Today, there are only two main tasks, EPGYAuthor and Final Projects, with the optional ImageClusterer on the side. Spend your time wisely! If you are not interested in EPGYAuthor, and would rather just work on your final project, feel free, just make sure that you take a peek at EPGYAuthor and get a sense of what is going on. Also, if you really want to make it through previous labs, feel free to spend some time on it, but don’t get too caught up on older projects at the cost of not working on your final project!
Before getting started, make sure that you have updated your submissions directory fully and you have as much of your work in it as possible.
Recall the demos that we saw of using clustering to find image features? We are going to do that ourselves! Get excited to implement k-means clustering! Download the starter code here. Read through the project and look at the part you need to implement, the clusterPixels() method. The general steps are outlined in the comments, but as far as actual implementation is concerned, you need to think carefully about a few parts, especially how you will keep track of which pixels wind up clustered to which centers. Remember, this is totally optional! If you want to devote your time to your final project, work on that instead.
Python example: http://scikit-learn.org/stable/auto_examples/cluster/plot_lena_ward_segmentation.html
(Deliverable) When you are done, take SCREENSHOTS! Post on blog.
(Read the entire part before starting.)
In this short project, we’re going to give a computer a source text or book, and then have the computer generate some text that’s similar to the text or book. For example, if you give it the complete works of Shakespeare, this program should spit out some text that looks like it could have been written by Shakespeare, as long as you don’t read too closely.
Sounds hard, right?
Not if you use the correct model! We learned in lecture that supervised learning has two main steps–feature/model selection, and actual learning (populating our model). If we select a great model, the learning should be pretty simple. In this project, we’re going to build a Markov model, then use a trivial learning technique (just pick based on the probability that it showed up before).
The model we’re going to use here is called the Markov model. Markov models were created by Andrey Markov, and subsequently used by the computer scientist Claude Shannon in 1948 to model language. Simple, a Markov model derives the current state from some probability distribution of the state(s) that immediately preceding this state. Markov models are widely used in machine learning, data mining, and statistics.
So, how can we use Markov models in modeling English? As we discussed in lecture, the distribution of letters in English is not random. Certain letters are much more likely to appear after certain sequences of letters than others. For example, the letters ‘e’ and ‘o’ are much more likely to follow the sequence of letters “indicat” than, say, ‘y’ or ‘b’. We can therefore build a Markov model to model which letters follow other sequences of letters, given a text, and then use that model to generate some new text.
Markov models have a notion of “order,” which is how many previous states it uses to generate the current state. For example, an order 0 Markov model would not use any previous states, so it would just use the distribution of single characters in a text to generate a new text. With an order 1 Markov model, we would now be representing common bigrams, or two letter sequences, since we will be picking letters that commonly follow other single letters. An order 2 Markov model would then look at each 2-character sequence in the text, and record what letters are likely to follow each 2-letter sequence. For example, in English, the 2-character sequence “tw” is much more likely to be followed by a vowel than a consonant.

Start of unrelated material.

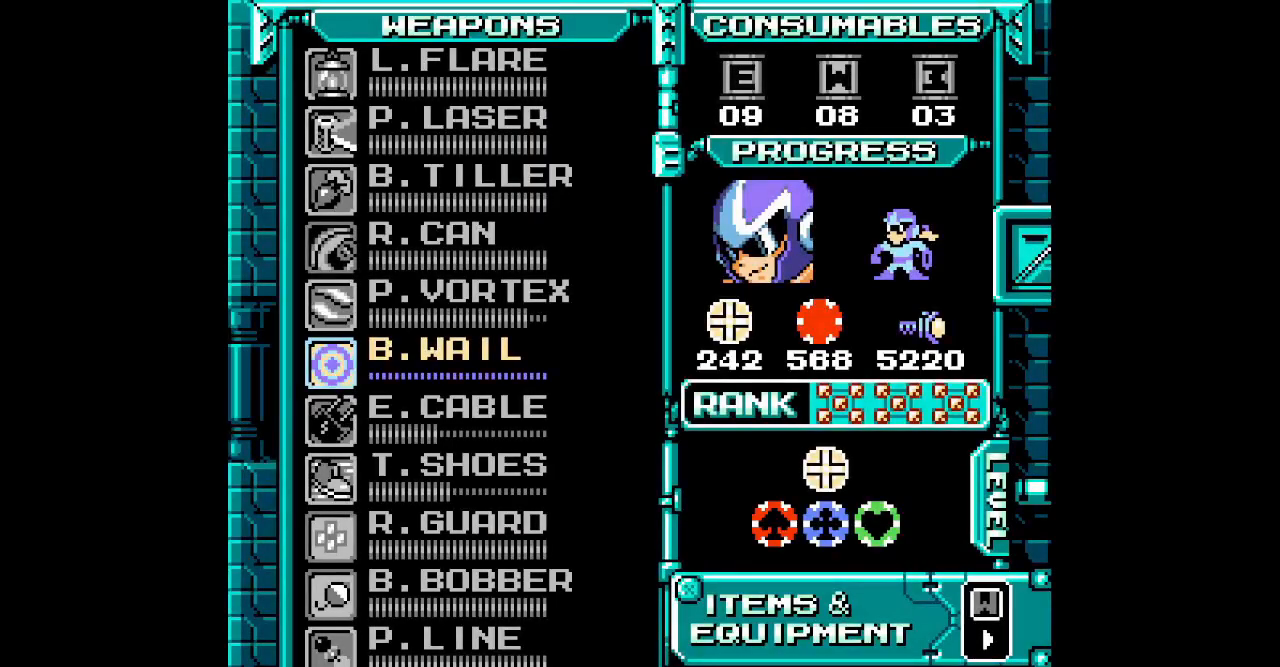
{"buttons": [], "events": [[400, "DPAD_RIGHT", "down"], [483, "DPAD_RIGHT", "up"]]}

To generate text, we could just take that model, start with a random letter or letters, and then just use the Markov model to generate letters one at a time, based on the preceding letters. With order 0, you will just get a bunch of nonsense. With order 2, you’ll get sequences of letters that actually may look like it can be text in some weird language. With order 2, you can definitely see traces of English–it could even be read as some strange form of long-lost English. At order 4, words start becoming apparent, but the sentence structure and the writing style still differs from the original text. Between 5-7, you definitely start seeing the original style. You can go longer, but, if you pick an order that’s too long, it will become increasing unlikely that your source text will have many examples of the long letter sequences, so you risk copying the source text exactly instead of generating relatively novel text.
So, your mission, if you choose to accept it, is to build a k-order Markov model for some source text, then generate random text output that uses this model. Take the following steps:
For each of the following, declare data structure(s) to effectively store the information. Give some brief reasoning for your choice of data structures, and state any assumptions. Remember that the data will be used! Make sure to think of common ways that the data could be accessed in addition to how the data is stored. If you can, write out how you might declare your data structure in Java. Make sure to give your variables appropriate names.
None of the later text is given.